I hope that this new year will be filled with many meaningful moments and especially time with the ones you love. Don’t let go of hope. 

There is always a door:

It has been my experience that there is always a door. Help arrives during times of distress and great difficulty. Sometimes we don’t even need to ask for help. It arrives unbidden. And sometimes we need to seek it out. Knock on doors. Write letters. Make calls.

And, even with all of our pro-activeness, it doesn’t imply we solve the problem. We still get bad news. Yet, we often find comfort, strength and new information. It is important to seek out what you need. Sometimes the locked door opens, even a crack, and allows some light to get in. Sometimes it doesn’t and, yet, our efforts and the efforts of others keep us from being alone and can provide words of comfort.

2021 awaits us with, as of today,  359 brand new pages for our book of life. Let’s all live them fully, in the best way we know how. “Zigzagging (along) you there, me here…as the snail does.”

With love and gratitude and a thousand good wishes for you all. Trudy


Note 1:) I  am choosing to make  health a priority for 2020. Consequently, if I don’t put a disciplined effort into taking care of body and soul, I reduce my chances to continue to live a vital and joyful life for as long as I am still breathing. This was a priority last year,  and I didn’t do a good job. So, starting again, I have so far this year slept eight hours a night, walked one hour plus a day and drank a respectable amount of water each day.  Fresh starts, or as Pema Chodron says, “start where you are. You will often fail but never give up.” 

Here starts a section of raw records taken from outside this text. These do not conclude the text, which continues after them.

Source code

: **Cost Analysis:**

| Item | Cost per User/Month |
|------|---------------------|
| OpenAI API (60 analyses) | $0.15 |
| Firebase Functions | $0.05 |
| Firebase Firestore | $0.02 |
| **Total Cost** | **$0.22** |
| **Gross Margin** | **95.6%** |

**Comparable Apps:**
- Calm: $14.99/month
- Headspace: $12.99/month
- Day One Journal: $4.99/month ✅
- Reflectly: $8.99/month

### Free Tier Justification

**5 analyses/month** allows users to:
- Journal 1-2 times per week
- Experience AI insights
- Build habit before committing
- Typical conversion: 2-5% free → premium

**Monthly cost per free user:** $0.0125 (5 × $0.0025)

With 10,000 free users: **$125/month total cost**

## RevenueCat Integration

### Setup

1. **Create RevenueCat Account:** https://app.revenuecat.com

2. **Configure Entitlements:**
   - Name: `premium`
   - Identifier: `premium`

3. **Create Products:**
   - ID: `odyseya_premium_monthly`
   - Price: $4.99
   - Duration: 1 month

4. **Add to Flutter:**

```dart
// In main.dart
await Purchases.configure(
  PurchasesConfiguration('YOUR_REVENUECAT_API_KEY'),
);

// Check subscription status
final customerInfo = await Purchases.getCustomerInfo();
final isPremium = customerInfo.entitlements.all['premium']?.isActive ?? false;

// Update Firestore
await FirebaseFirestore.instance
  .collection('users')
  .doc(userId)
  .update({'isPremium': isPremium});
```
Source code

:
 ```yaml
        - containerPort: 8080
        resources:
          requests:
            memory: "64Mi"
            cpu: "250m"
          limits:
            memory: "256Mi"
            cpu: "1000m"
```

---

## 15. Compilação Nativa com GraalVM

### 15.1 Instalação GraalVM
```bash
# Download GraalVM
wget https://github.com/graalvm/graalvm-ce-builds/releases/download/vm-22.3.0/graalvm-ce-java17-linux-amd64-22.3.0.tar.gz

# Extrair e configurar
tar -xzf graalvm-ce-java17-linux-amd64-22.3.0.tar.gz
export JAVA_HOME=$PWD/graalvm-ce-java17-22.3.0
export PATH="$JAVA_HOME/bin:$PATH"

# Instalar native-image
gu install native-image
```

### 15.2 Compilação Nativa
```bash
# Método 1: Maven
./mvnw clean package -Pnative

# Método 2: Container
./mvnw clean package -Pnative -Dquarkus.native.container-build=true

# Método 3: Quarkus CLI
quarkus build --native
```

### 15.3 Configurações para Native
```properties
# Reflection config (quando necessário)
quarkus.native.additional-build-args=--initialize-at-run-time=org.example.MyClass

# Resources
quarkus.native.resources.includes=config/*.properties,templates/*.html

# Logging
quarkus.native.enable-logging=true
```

Note 2:) The good news is that a “new year” isn’t necessary to do new things or make changes. We get a new day every morning that we are lucky enough to wake up. Yeah!

Note 3:)  I thank you for the great honour that I receive each time you click on “read more.” I humbly appreciate you continuing along with me each week. Some musings are better than others and you are generous, dear readers, for so often joining me here, no matter what. I deeply appreciate you. You make my life better. Warmest regards, Trudy

PS  no matter how often I repeat this it is always deeply true.